EXERCISE REQUIREMENTS: Below are several entries. Transcribe exactly those lines that fall from the one with "thumb ip: (416, 391)" through the one with "index mcp: (458, 371)", end lines included.

DATA RECORDS:
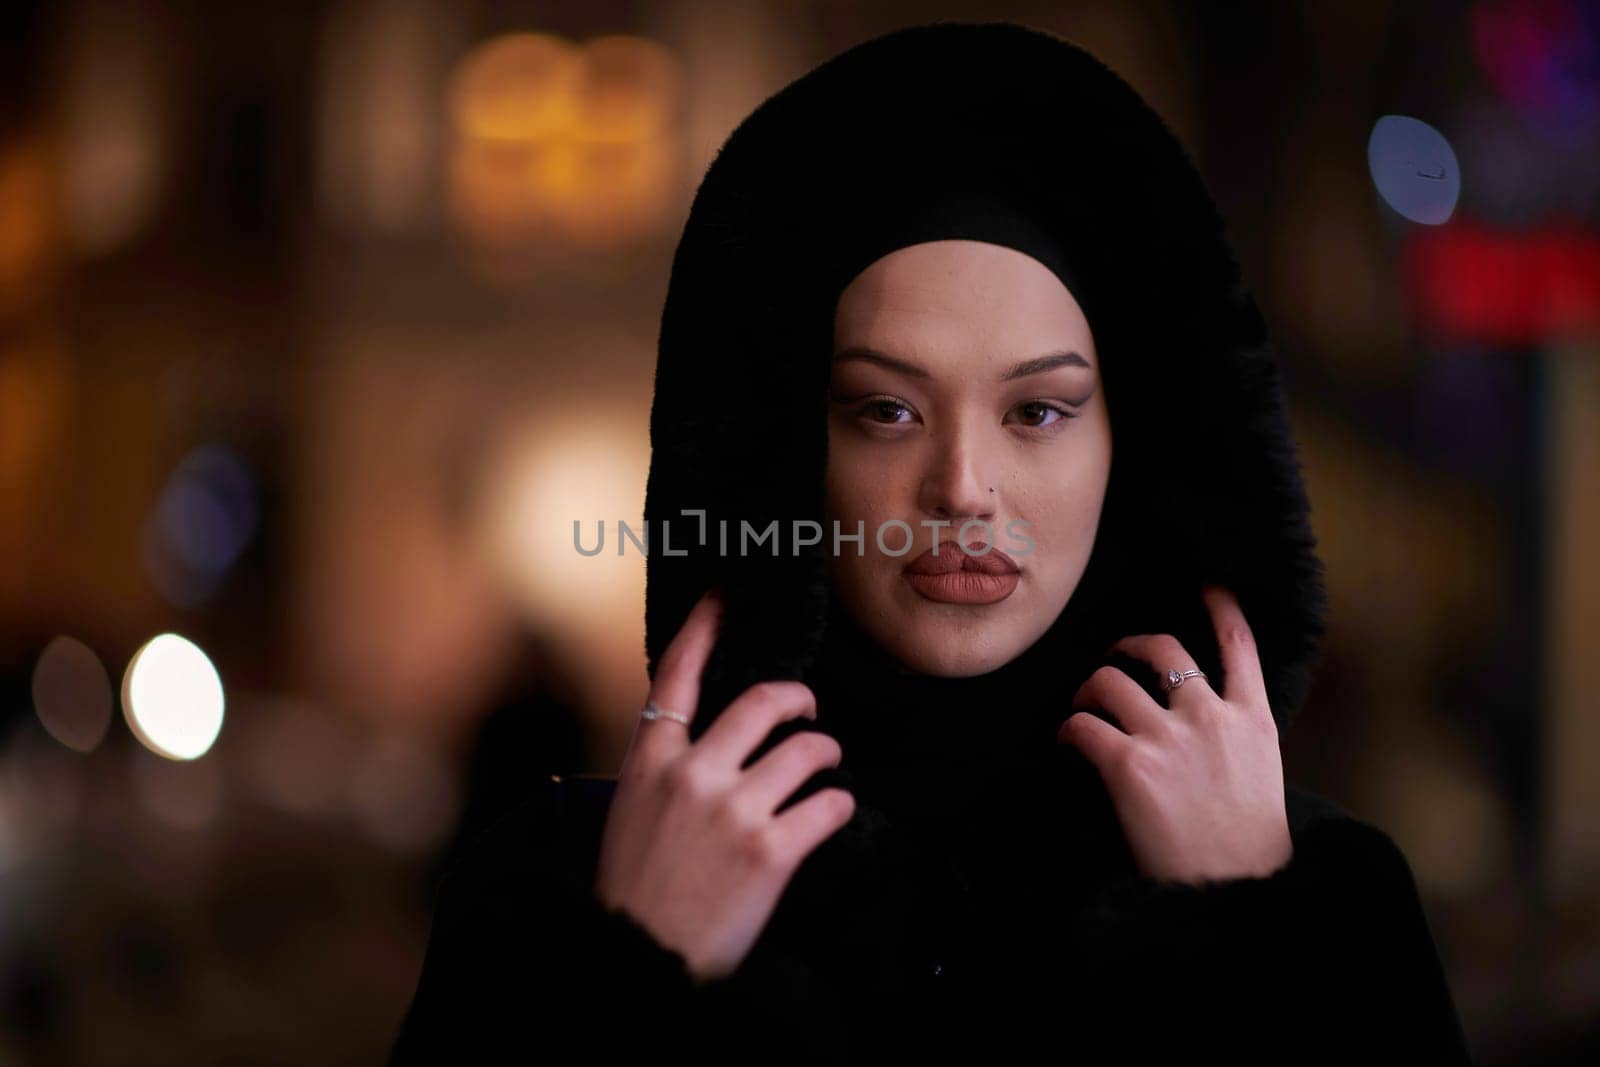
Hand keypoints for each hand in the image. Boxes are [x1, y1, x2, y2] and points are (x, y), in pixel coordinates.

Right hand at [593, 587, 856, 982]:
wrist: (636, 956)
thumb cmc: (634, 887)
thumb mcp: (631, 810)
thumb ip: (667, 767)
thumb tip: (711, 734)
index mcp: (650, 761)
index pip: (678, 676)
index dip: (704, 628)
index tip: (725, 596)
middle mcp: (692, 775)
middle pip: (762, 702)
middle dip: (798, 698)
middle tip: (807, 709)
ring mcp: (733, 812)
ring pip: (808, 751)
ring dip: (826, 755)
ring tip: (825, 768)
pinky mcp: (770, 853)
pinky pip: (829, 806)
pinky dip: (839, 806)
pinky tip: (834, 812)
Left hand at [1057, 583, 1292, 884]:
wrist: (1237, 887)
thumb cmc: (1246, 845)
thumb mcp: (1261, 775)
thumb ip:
...
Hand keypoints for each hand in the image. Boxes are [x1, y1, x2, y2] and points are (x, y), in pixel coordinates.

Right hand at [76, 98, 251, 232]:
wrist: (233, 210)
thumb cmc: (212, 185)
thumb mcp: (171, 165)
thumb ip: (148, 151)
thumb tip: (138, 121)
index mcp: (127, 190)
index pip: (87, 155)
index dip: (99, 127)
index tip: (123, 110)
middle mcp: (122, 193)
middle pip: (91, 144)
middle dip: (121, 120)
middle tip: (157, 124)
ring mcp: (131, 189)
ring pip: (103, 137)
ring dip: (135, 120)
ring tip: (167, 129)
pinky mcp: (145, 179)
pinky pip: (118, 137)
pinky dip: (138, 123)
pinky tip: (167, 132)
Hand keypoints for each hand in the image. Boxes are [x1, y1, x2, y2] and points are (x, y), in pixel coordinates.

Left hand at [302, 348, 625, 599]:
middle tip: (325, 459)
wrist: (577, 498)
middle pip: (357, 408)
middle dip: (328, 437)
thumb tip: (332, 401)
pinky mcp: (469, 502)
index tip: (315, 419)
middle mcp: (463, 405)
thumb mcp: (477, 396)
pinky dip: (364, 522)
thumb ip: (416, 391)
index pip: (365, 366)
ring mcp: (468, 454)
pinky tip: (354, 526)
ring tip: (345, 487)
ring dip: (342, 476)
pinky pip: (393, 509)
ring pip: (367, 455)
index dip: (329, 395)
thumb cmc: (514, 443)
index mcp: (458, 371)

EXERCISE RESULT:
thumb ip: (416, 391)
index pip: (365, 366)
ring mcp: (468, 454)
pinky tip: (354, 526)
ring tip: (345, 487)
ring dip: (342, 476)
pinky pip: (393, 509)
ring pip: (367, 455)
index dip: (329, 395)
thumb cmc: (514, 443)
index mcp: (458, 371)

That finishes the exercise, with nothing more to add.